The term big data has come to mean big headaches for IT organisations and big problems for consumers. Privacy is a growing concern as more and more data is not only collected but voluntarily shared by consumers in exchange for free access to applications and functionality.
Those wondering how much sites such as Facebook might know about them have to jump through hoops to find out and are likely to be surprised by how many personal details websites actually store.
The TV documentary Erasing David, screened on More 4 in 2010, detailed an attempt by film maker David Bond to do just that — find out how private his identity really is. After deliberately disappearing for a month, he hired detectives to track him down.
Before his disappearing act, Bond spent weeks trying to find out just how much information various websites held on him. Big data took on a whole new meaning as he sat at a desk, poring over more than 1,000 printed pages from Facebook alone.
The UK’s Midata initiative
The UK government is proposing to make part of that discovery process easier on the consumer and their wallets with its Midata initiative, whereby consumers would have access to some of their data held by private organisations.
The government is promising protocols to handle privacy or consumer protection issues — but also stresses that this is a private-sector initiative and it will not be hamstrung by rules and regulations.
Given the amount of data stored by private organisations — consider the amount of storage required to maintain data on spending patterns in supermarkets — such an effort raises many questions, from how such vast amounts of data might be transferred to where they might end up.
Perhaps most interesting from a technology perspective is whether or not the cloud makes it possible to overcome the problems that have derailed these kinds of big data-sharing efforts in the past.
The cloud as a data warehouse
Whether it’s sharing of data by the private sector, or attempts at similar initiatives within the US government or vertical industries such as healthcare, data-sharing has issues. The main problems relate to the format of the data, both from an immediate integration perspective as well as for long-term accessibility.
Cloud computing is often touted as a solution to storage and processing of big data thanks to an illusory perception of infinite capacity. But the reality is that if. data is stored in a format that cannot easily be exploited by very different applications, it is little more than a digital dump of bits and bytes.
There is an incorrect assumption that the hardware and infrastructure agnosticism of cloud computing translates equally well to that of data and applications. This fallacy is one that is difficult to expose because of a failure to understand how data is serialised to and from applications. Big data is not well suited to transfer via the most standardised of methods today — RESTful APIs with JSON or XML-encoded data.
Indeed, exchange of big data requires far more care, because of its bulk and the need to ensure formatting in a data protocol easily interpreted by a wide variety of platforms and programming languages. Unfortunately, these two distinct requirements are at odds with one another. Formats most easily interpreted by the widest variety of platforms and languages result in data sets far larger than those encoded in more compact, space-saving formats.
Cloud cannot address this particular problem because it was not designed to do so. Cloud can certainly provide the ubiquity of access and immediate scalability of storage resources necessary to facilitate a successful big data-sharing project. But it cannot address the inadequacies in the transferral process that often plague big-data exchanges.

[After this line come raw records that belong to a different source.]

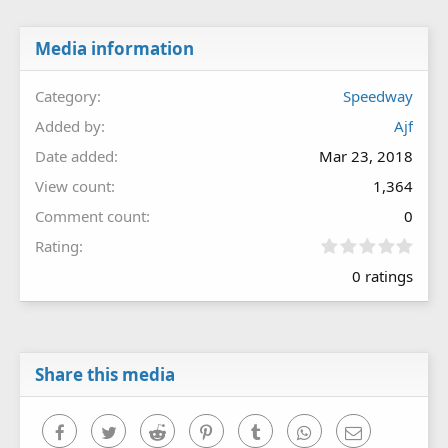
Media information
Category
Speedway
Added by
Ajf
Date added
Mar 23, 2018
View count
1,364
Comment count
0
0
Rating
.
0 ratings
0
0
s
t
a
r
Share this media
(
s
)
Facebook
Twitter
Reddit
Pinterest
Tumblr
WhatsApp
Email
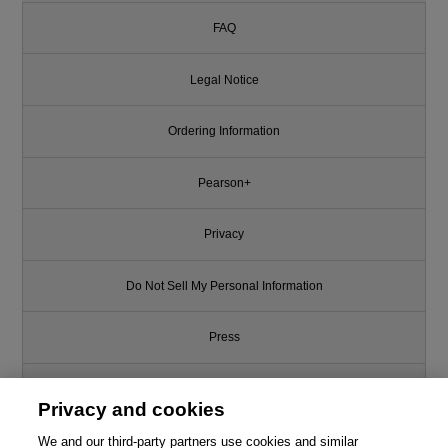
FAQ
Legal Notice
Ordering Information
Pearson+
Privacy
Do Not Sell My Personal Information
Press
Promotions
Privacy and cookies
We and our third-party partners use cookies and similar
Support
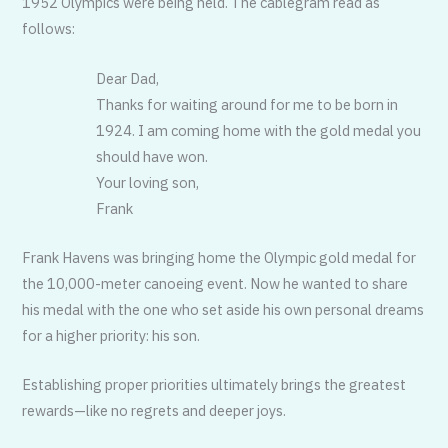
1952 Olympics were being held. The cablegram read as
follows:
Dear Dad,
Thanks for waiting around for me to be born in
1924. I am coming home with the gold medal you
should have won.
Your loving son,
Frank
Frank Havens was bringing home the Olympic gold medal for
the 10,000-meter canoeing event. Now he wanted to share
his medal with the one who set aside his own personal dreams
for a higher priority: his son.
Establishing proper priorities ultimately brings the greatest
rewards—like no regrets and deeper joys.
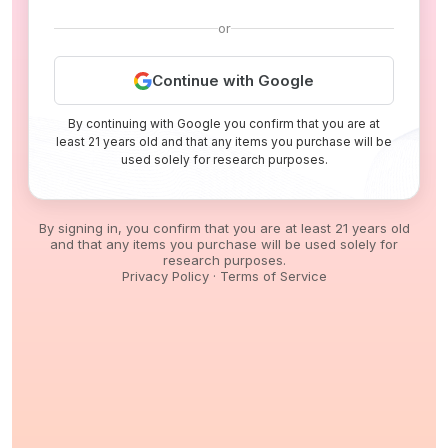
or
Continue with Google
By continuing with Google you confirm that you are at
least 21 years old and that any items you purchase will be
used solely for research purposes.
By signing in, you confirm that you are at least 21 years old
and that any items you purchase will be used solely for
research purposes.
Privacy Policy
·
Terms of Service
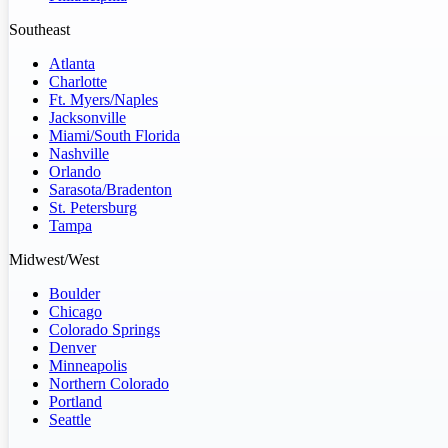
Southeast
Atlanta
Charlotte
Ft. Myers/Naples
Jacksonville
Miami/South Florida
Nashville
Orlando
Sarasota/Bradenton
St. Petersburg
Tampa
Midwest/West
Boulder
Chicago
Colorado Springs
Denver
Minneapolis
Northern Colorado
Portland
Seattle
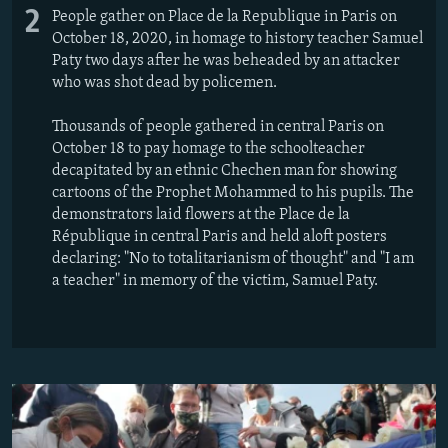
2
People gather on Place de la Republique in Paris on
October 18, 2020, in homage to history teacher Samuel
Paty two days after he was beheaded by an attacker
who was shot dead by policemen.
Thousands of people gathered in central Paris on
October 18 to pay homage to the schoolteacher
decapitated by an ethnic Chechen man for showing
cartoons of the Prophet Mohammed to his pupils. The
demonstrators laid flowers at the Place de la
République in central Paris and held aloft posters
declaring: "No to totalitarianism of thought" and "I am
a teacher" in memory of the victim, Samuel Paty.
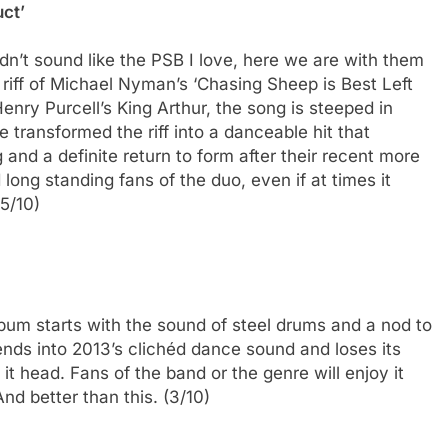
uct’
idn’t sound like the PSB I love, here we are with them
l riff of Michael Nyman’s ‘Chasing Sheep is Best Left
enry Purcell’s King Arthur, the song is steeped in
 transformed the riff into a danceable hit that
 and a definite return to form after their recent more
long standing fans of the duo, even if at times it
.5/10)
lbum starts with the sound of steel drums and a nod to
ends into 2013’s clichéd dance sound and loses its
 it head. Fans of the band or the genre will enjoy it
And better than this. (3/10)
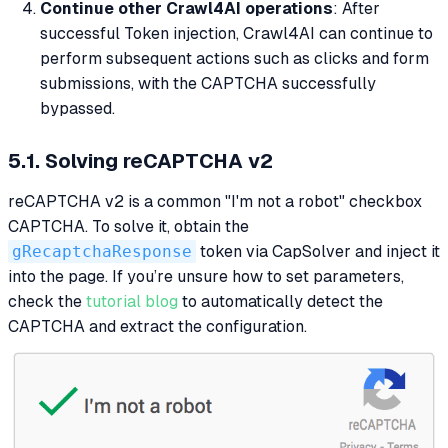
Continue other Crawl4AI operations
: After
successful Token injection, Crawl4AI can continue to
perform subsequent actions such as clicks and form
submissions, with the CAPTCHA successfully
bypassed.
5.1. Solving reCAPTCHA v2
reCAPTCHA v2 is a common "I'm not a robot" checkbox
CAPTCHA. To solve it, obtain the
gRecaptchaResponse
token via CapSolver and inject it
into the page. If you’re unsure how to set parameters,
check the
tutorial blog
to automatically detect the
CAPTCHA and extract the configuration.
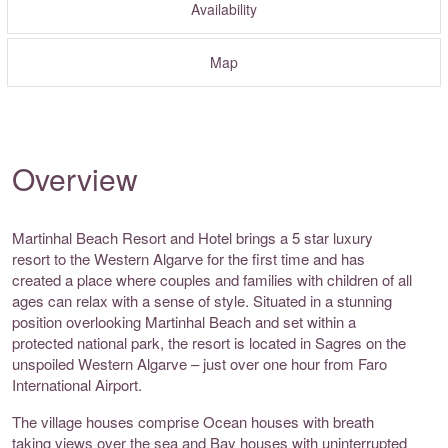
Availability
Map
Overview
Martinhal Beach Resort and Hotel brings a 5 star luxury
resort to the Western Algarve for the first time and has
created a place where couples and families with children of all
ages can relax with a sense of style. Situated in a stunning
position overlooking Martinhal Beach and set within a
protected national park, the resort is located in Sagres on the
unspoiled Western Algarve – just over one hour from Faro
International Airport.
The village houses comprise Ocean houses with breath
taking views over the sea and Bay houses with uninterrupted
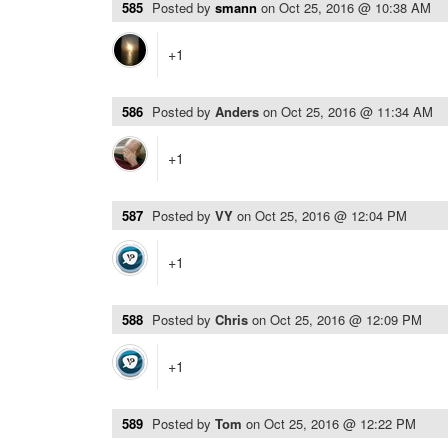
585
Posted by
smann
on
Oct 25, 2016 @ 10:38 AM
+1
586
Posted by
Anders
on
Oct 25, 2016 @ 11:34 AM
+1
587
Posted by
VY
on
Oct 25, 2016 @ 12:04 PM
+1
588
Posted by
Chris
on
Oct 25, 2016 @ 12:09 PM
+1
589
Posted by
Tom
on
Oct 25, 2016 @ 12:22 PM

These obstacles must be addressed before we can even begin to look at access control and management of such a warehouse. Otherwise, we’ll run foul of existing privacy regulations around the globe governing who can access what and from where.
While the UK government insists it does not want to hamper the sharing of data by private-sector initiatives with regulations and laws, many such inhibitors already exist and have a serious impact on the ability to exploit cloud computing for such scenarios.
The Cloud is well suited for many tasks, especially for parallelised analysis of big data. But the data must get into the cloud in the first place and be accessible to those systems performing the analysis. To date there is little sign of initiatives that have proven the ability to do just that in a timely, efficient and highly interoperable manner. This issue may be one of the challenges cloud computing simply cannot address. At least, not yet.